Turning Fate/The end for beginning



episode-05
〜剣霊〜


◆    ◆    ◆





 冬木市は、龍脈と周辺一帯の霊脈が複雑に交差集合する日本でも有数の霊地である。そのためか、古来より多くの魑魅魍魎の類がこの土地を狙い続け、それらの流入を防ぐために数々の結界がしかれてきた。
 柳洞寺は、冬木市全体を覆う結界の基点であると同時に、龍脈の動きを押さえる要石でもある。その地下にある大空洞こそ冬木の霊的中心、いわば心臓部であり、聖杯などという桁違いな霊的存在の召還にも耐えうる事が出来る理想的な地としてアインツベルンとマキリはそこに目をつけた。それが二百年前。
 二百年。この冬木の地では聖杯を巡って、英霊や大魔導達の強大な魔力と願望、さらには闘争に巻き込まれ命を落とした者達の怨念が入り乱れてきた。外からの流入のほとんどを防ごうと、これでは内側から吹き上がる邪霊には対処のしようがない。
 結界がしかれる以前、数百年前は柳洞寺には常に退魔を生業とする法力僧が幾人もつめていたのだが、結界完成後は次第にその数は減っていき、ついには西洋魔術を生業とする遠坂家に霊地管理の実権が移って後、柳洞寺は退魔の業から完全に離れることとなってしまった。結界の隙間や綻びを抜けてくる魔物や、極希に結界内で生じる邪霊の始末くらい遠坂家のみで充分だったからだ。

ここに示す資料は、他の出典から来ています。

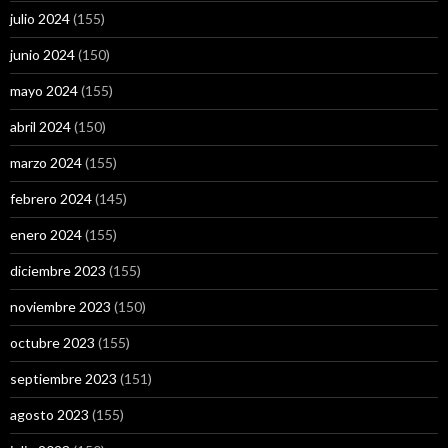
julio 2024
(155)
junio 2024
(150)
mayo 2024
(155)
abril 2024
(150)
marzo 2024
(155)
febrero 2024
(145)
enero 2024
(155)
diciembre 2023
(155)
noviembre 2023
(150)
octubre 2023
(155)
septiembre 2023
(151)
agosto 2023
(155)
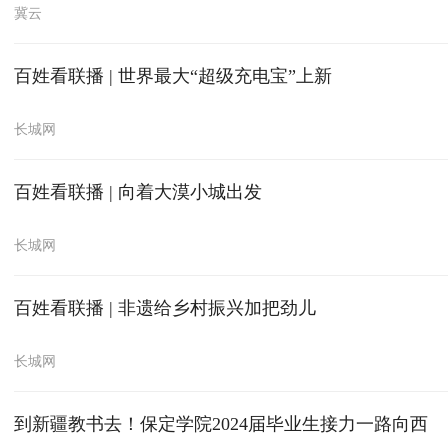
冀云
百姓看联播 | 世界最大“超级充电宝”上新
长城网
百姓看联播 | 向着大漠小城出发
长城网
百姓看联播 | 非遗给乡村振兴加把劲儿
长城网
到新疆教书去！保定学院2024届毕业生接力一路向西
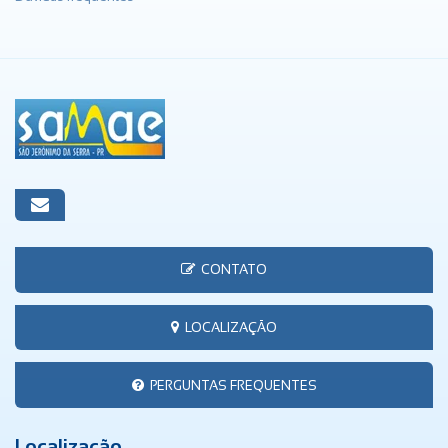
CONTATO
LOCALIZAÇÃO
PERGUNTAS FREQUENTES
Localização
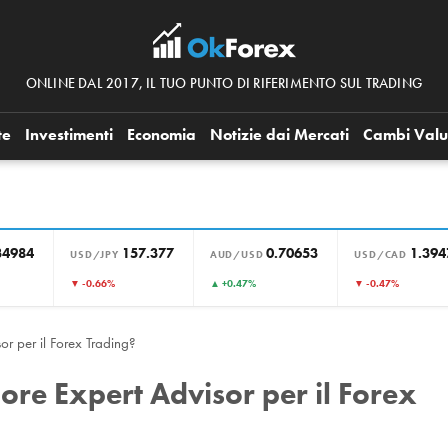
ONLINE DAL 2017, IL TUO PUNTO DI RIFERIMENTO SUL TRADING
te
Investimenti
Economia
Notizie dai Mercati
Cambi Valu
34984
157.377
0.70653
1.394
USD/JPY
AUD/USD
USD/CAD
▼ -0.66%
▲ +0.47%
▼ -0.47%
or per il Forex Trading?
iore Expert Advisor per il Forex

 それが、よもやその後、聖杯戦争という副次的に多くの邪霊を生んでしまう儀式がこの地を舞台に執り行われる事になろうとは誰が予想しえただろうか。
 教会から派遣されてくる監督役が、代行者であったり魔術師であったりする理由の一つがこれである。魔の存在の浄滅こそ聖堂教会の本義故に。
 冬木市の霊的治安は、こうして遠坂と教会の手によって守られてきたのだ。



「でも、実際にわたしがこうして邪霊相手に戦い始めたのは聖杯戦争の直前からなんだけどね」
 強力な怨念や残留思念が、この世界に満ちている大源(マナ)の力を借りて現世に踏み止まってしまった存在、邪霊。

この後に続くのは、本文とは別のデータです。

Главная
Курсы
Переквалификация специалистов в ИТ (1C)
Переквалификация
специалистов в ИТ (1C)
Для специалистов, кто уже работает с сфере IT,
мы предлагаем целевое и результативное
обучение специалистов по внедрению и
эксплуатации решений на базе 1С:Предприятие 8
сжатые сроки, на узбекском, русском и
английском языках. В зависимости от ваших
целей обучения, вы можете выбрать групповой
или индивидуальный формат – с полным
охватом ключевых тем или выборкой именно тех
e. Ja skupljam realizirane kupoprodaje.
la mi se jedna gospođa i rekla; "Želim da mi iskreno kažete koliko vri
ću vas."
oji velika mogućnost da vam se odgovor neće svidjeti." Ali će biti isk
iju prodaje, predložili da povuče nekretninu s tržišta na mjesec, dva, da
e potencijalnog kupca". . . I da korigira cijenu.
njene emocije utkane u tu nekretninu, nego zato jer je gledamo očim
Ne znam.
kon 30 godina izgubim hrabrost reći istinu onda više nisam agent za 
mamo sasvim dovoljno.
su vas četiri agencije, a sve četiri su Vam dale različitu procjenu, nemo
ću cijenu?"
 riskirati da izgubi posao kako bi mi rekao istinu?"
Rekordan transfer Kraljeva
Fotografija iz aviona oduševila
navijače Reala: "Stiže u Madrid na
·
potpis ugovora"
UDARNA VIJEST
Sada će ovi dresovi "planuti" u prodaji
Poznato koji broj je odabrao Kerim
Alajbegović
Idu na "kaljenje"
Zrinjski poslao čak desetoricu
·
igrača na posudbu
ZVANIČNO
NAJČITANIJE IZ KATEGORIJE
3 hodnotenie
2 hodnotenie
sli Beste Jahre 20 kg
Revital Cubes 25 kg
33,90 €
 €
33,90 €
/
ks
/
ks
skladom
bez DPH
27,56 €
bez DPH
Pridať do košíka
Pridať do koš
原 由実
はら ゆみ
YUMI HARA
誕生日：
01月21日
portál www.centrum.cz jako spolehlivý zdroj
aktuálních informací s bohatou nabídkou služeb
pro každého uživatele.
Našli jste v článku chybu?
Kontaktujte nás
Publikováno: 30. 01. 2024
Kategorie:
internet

 実体は無く、それ故に物理的な破壊をもたらすわけではないが、放っておくと土地の霊脈や人の霊子に干渉して災害を引き起こす、人間にとってはまごうことなき存在悪。
 空中に漂うそれらは、魔の素養のある人間であれば漠然とだが感じ取る事が出来る。それが魔術師ともなれば、多少のコツと集中力は必要となるが視認する事も充分に可能だ。

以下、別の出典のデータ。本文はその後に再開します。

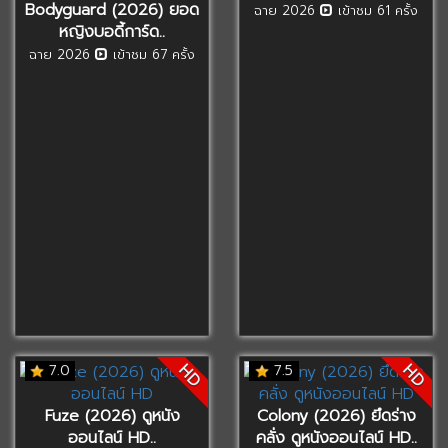
Bodyguard (2026) ยอด
ฉาย 2026
เข้าชม 61 ครั้ง
หญิงบอดี้การ์ด..
ฉาย 2026
เข้าชม 67 ครั้ง
HD
HD
7.0
7.5
Fuze (2026) ดูหนัง
Colony (2026) ยึดร่าง
ออนไลน์ HD..
คลั่ง ดูหนังออนไลน์ HD..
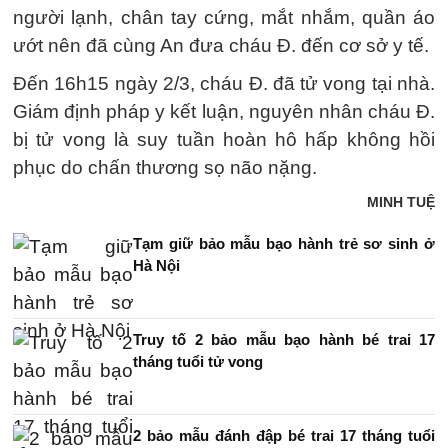
người lạnh, chân tay cứng, mắt nhắm, quần áo
ướt nên đã cùng An đưa cháu Đ. đến cơ sở y tế.
Đến 16h15 ngày 2/3, cháu Đ. đã tử vong tại nhà.
Giám định pháp y kết luận, nguyên nhân cháu Đ.
bị tử vong là suy tuần hoàn hô hấp không hồi
phục do chấn thương sọ não nặng.
MINH TUỆ
Tạm giữ bảo mẫu bạo hành trẻ sơ sinh ở
Hà Nội
Truy tố 2 bảo mẫu bạo hành bé trai 17
tháng tuổi tử vong
2 bảo mẫu đánh đập bé trai 17 tháng tuổi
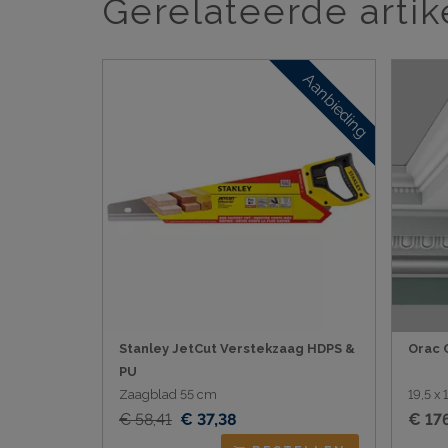
Gerelateerde artik
Aanbieding
Stanley JetCut Verstekzaag HDPS &
Orac 
PU
Zaagblad 55 cm
19,5 x
€ 58,41
€ 37,38
€ 17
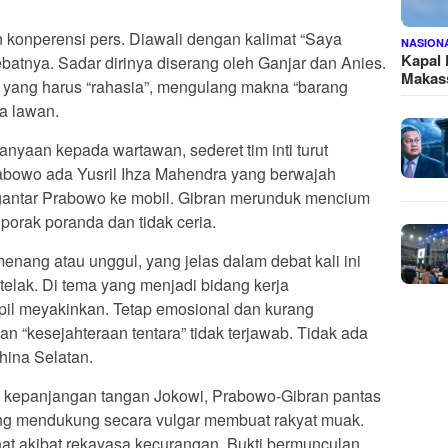
 konperensi pers. Diawali dengan kalimat “Saya
NASION
Kapal
atnya. Sadar dirinya diserang oleh Ganjar dan Anies.
Makass
n yang harus “rahasia”, mengulang makna “barang
a lawan.
nyaan kepada wartawan, sederet tim inti turut
rabowo ada Yusril Ihza Mahendra yang berwajah
ntar Prabowo ke mobil. Gibran merunduk mencium
orak poranda dan tidak ceria.
nang atau unggul, yang jelas dalam debat kali ini
elak. Di tema yang menjadi bidang kerja
il meyakinkan. Tetap emosional dan kurang
dan “kesejahteraan tentara” tidak terjawab. Tidak ada
China Selatan.
n kepanjangan tangan Jokowi, Prabowo-Gibran pantas
ng mendukung secara vulgar membuat rakyat muak.
hat akibat rekayasa kecurangan. Bukti bermunculan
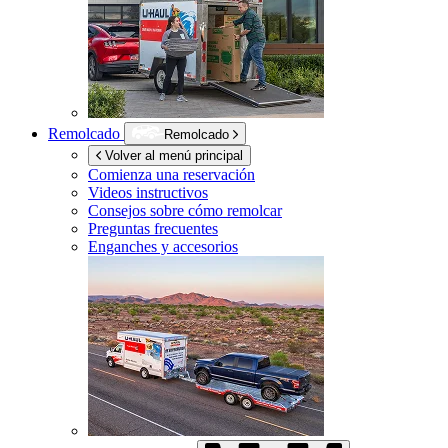
Remolcado
Remolcado
Volver al menú principal
Comienza una reservación
Videos instructivos
Consejos sobre cómo remolcar
Preguntas frecuentes
Enganches y accesorios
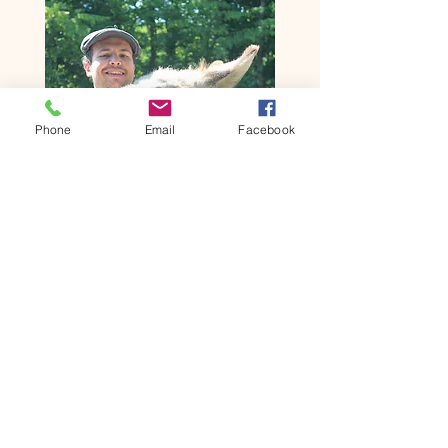
Phone
Email
Facebook
symphonie&troubadours
symphonietroubadours@outlook.fr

 普段見えているものとは別のものを視る、慣れた者でも戸惑ってしまいがちな感覚操作。
 深山町、住宅地の少々奥まった場所にある袋小路。そこで、今、凛とイリヤの視界を漂う邪霊の数は計七体。
 いまだ新しい魔術回路が開ききっていないイリヤはあくまで後方配置、実際に戦うのは凛一人。並の魔術師であれば、七体の邪霊を一人で一度に滅するのはそれなりに骨だ。
 ……だが。
「……シッ!」
 魔力を込めた手刀が振るわれる度に、邪霊達は断末魔の呻きにも似たイメージを現世に焼き付けて散ってゆく。
『――キエタクナイ――』
 脳にドロリとまとわりついてくる、そんな強烈な負のイメージを歯牙にもかけずに振り払いながら、凛の攻撃は止まらない。
 手が、足が、邪霊達を構築する以上の概念でもって彼らを打ち砕き、周囲を清浄な空気へと換気していく。
 邪霊如きに、魔弾は不要。手足の先にほんの少しだけ魔力を集中してやって、後はただ千切ればいい。遠坂凛の魔力と体術をもってすれば、なんら難しくはない、簡単な事だ。
 突き、払い、殴り、蹴り、踏み、砕く。
 あっという間に六体を滅散。
「こいつで、最後ね」
 元より邪霊に逃げるなどという知能はない。彼らにあるのは、ただ宙を漂い、次第に群れ、一ヶ所に集まって災禍を為そうとするその悪辣な本能のみ。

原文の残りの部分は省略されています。